Monday, December 13, 2010

Sydney Displays Rare Moment of Social and Political Awareness - Rally to Support Wikileaks


FRIDAY 10 DECEMBER: A thick blanket of soggy heat draped over the Emerald city, rendering everything shades of yellow-grey, much like the sandstone architecture that peppers the CBD itself. Assembled are about one thousand representatives of all walks of life in Australia, to show their support for the whistleblower website Wikileaks, and its mercurial Aussie founder, Julian Assange.


In the week leading up to this demonstration, I made jokes to my family about G20-style protests for a cheap laugh. The reality was somewhat more mundane. Instead of tear gas and smashed windows, there is enough body odour to bring tears to my eyes, and men on the wrong side of 35 sporting haircuts that looked like they were done in the dark with one's hands tied behind one's back.
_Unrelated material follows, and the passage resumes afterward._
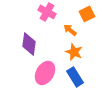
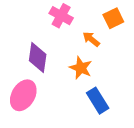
orange star: (74, 52) -> (81, 68), moved
pink ellipse: (45, 73) -> (23, 95), moved

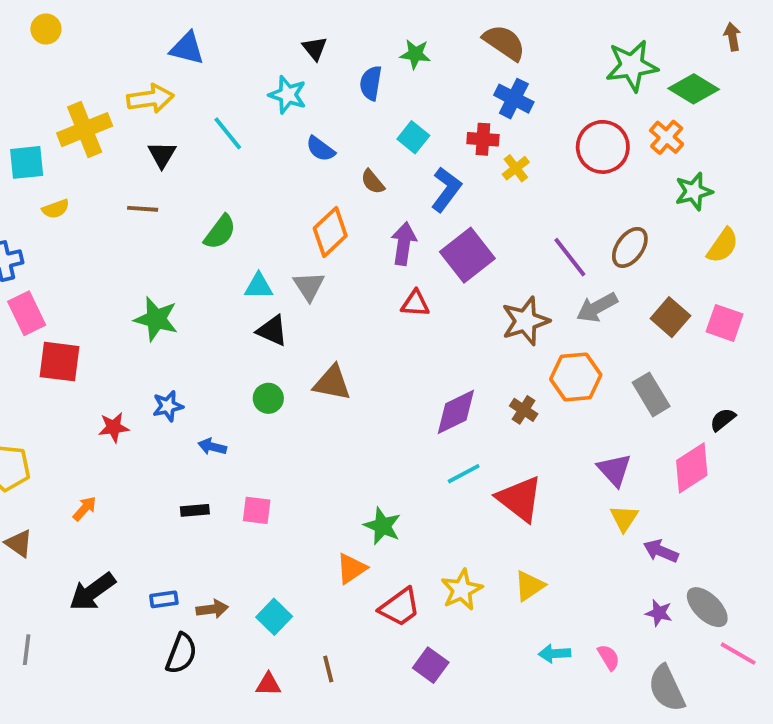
The story of Wikileaks is so endlessly enthralling, disturbing and entertaining all at once, it's quite like watching some political performance art play out in real time.

Anyone who has spends enough time online in Australia has probably heard of Wikileaks by now. Here is the short version: Aussie ex-hacker turned activist starts website that publishes leaked documents from government, military and corporate sectors. The goal is to instigate reform of corrupt institutions. Aussie flies around the world several times over, scoring several significant scoops and kudos along the way. Aussie receives American military classified material. Aussie starts publishing LOTS and LOTS of said documents. Aussie sleeps with two women in Sweden on two separate occasions. The two women eventually accuse him of sexual misconduct, going to the police. He is not formally charged. Four months and many disclosures later, the Wikileaks website is under denial of service attacks; major financial institutions sever ties with them, and the Americans are howling for Assange's blood. Literally. In December, wanted in Sweden for questioning over the alleged sexual misconduct, Assange voluntarily turns himself in to British police following European arrest warrant procedure. He is arrested and placed in solitary confinement in London's Wandsworth prison, held in the same cell as the one Oscar Wilde had once occupied. Finally granted bail, a wealthy supporter provides surety to allow Assange to remain under house arrest in a stately home in rural England, where he now fights his extradition to Sweden, fearing that once there, the United States government will apply for extradition to the Land of the Free in retaliation for all those naughty disclosures.

That was the short version. *cough*

At the time of today's protest, Assange was in what he described as 'Victorian' conditions in Wandsworth, and the Australian Prime Minister Julia Gillard had wasted no time in declaring his actions illegal - not the sexy-time stuff, the mass leaking of classified government data stuff.

So here I found myself, amongst a throng of angry but well behaved fellow city folk who had gathered to decry this political hypocrisy. For once, Sydney played the role of the intelligent, politically-engaged city to Melbourne's temporarily showy celebrity-obsessed shallowness (thanks to Oprah). It's usually the other way around.